- Source -
----------
Results 1 to 12 of 12
  1. #1
    Registered User
    Join Date
    07-27-2015
    Location
    Hallandale, Florida
    Age
    39
    Posts
    142

    Default Arc Blast Or Arch Haul For A Thru

    I'm concerned about weight and durability. Which bag would you choose for a thru?

  2. #2

    Default

    Quote Originally Posted by Googan View Post
    I'm concerned about weight and durability. Which bag would you choose for a thru?
    I have used the Blast and managed to get 2700 miles out of it. It does not like +30lb weight.

    I will use the AH on my next thru.

  3. #3

    Default

    I have the AH on order, due to arrive in the next two weeks - give or take a few days. Went with the AH for the same concerns voiced by Firesign. Dyneema is a very small weight penalty.

  4. #4

    Default

    I would pick the ArcHaul. My current ArcBlast would work, but I was pushing the weight comfort limit a couple of times on my thru attempt.
----------
- Set exercise A -
In the backpack forum thread, how many miles did one poster get out of the Blast?
- Set exercise B -
Please write the next few sentences of the backpack forum thread, picking up right after its final sentence.
----------
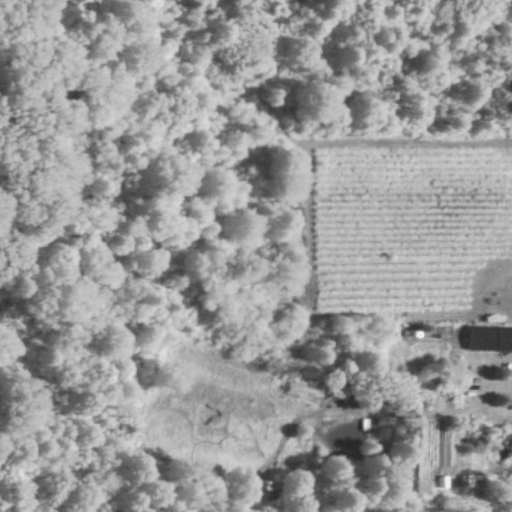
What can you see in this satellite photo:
building: (487, 339)
road: (506, 385)
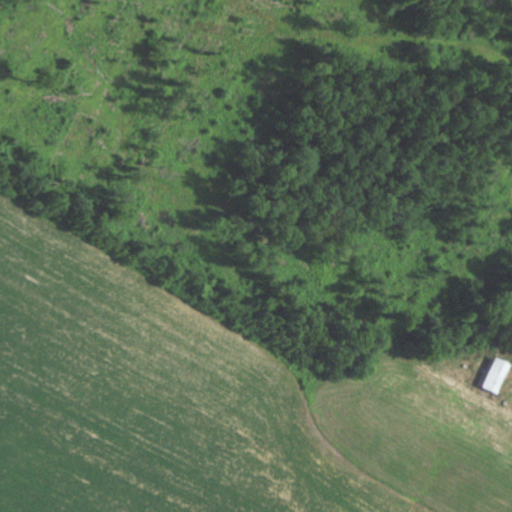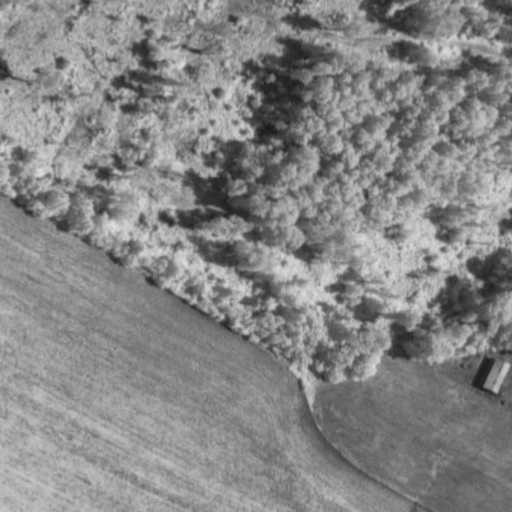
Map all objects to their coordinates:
building: (489, 377)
----------
- Answer A -
2700 miles.

- Answer B -
  5. #5
    Registered User Vegan Packer's Avatar
    Join Date
    05-22-2015
    Location
    Miami Beach, Florida
    Age
    60
    Posts
    455

    Default

    I had the same concerns about both weight and durability. I ordered a Haul. Hope to receive in the next few weeks. I just don't want to have to worry too much about babying my gear.

  6. #6
    Hiker bigcranky's Avatar
    Join Date
    10-22-2002
    Location
    Winston-Salem, NC
    Age
    58
    Posts
    7,894
    Images
    296

    Default

    After my Circuit finally went to the great gear closet in the sky, I purchased an Arc Haul last summer to replace it. The Haul had just been announced, and it was still somewhat different in design from the Blast, though I understand at this point they are effectively the same pack with different fabric. So that actually makes the choice a little easier, I think -- add a couple of ounces for durability, or not? If I had to make that choice again, I would still choose the Haul, given how much stress I would put on a pack over 2000+ miles.

    I posted some reviews here on WB last summer if you want to search for them.
    Ken B
    'Big Cranky'
    Our Long Trail journal

  7. #7
    GAME 06
    Join Date
    10-15-2004
    Location
    Prescott, Arizona
    Age
    65
    Posts
    724

    Default

    Below is a gear review for the Z-Pack Arc Blast which I thought might be useful information for readers contemplating it as an ultralight pack for thru hiking.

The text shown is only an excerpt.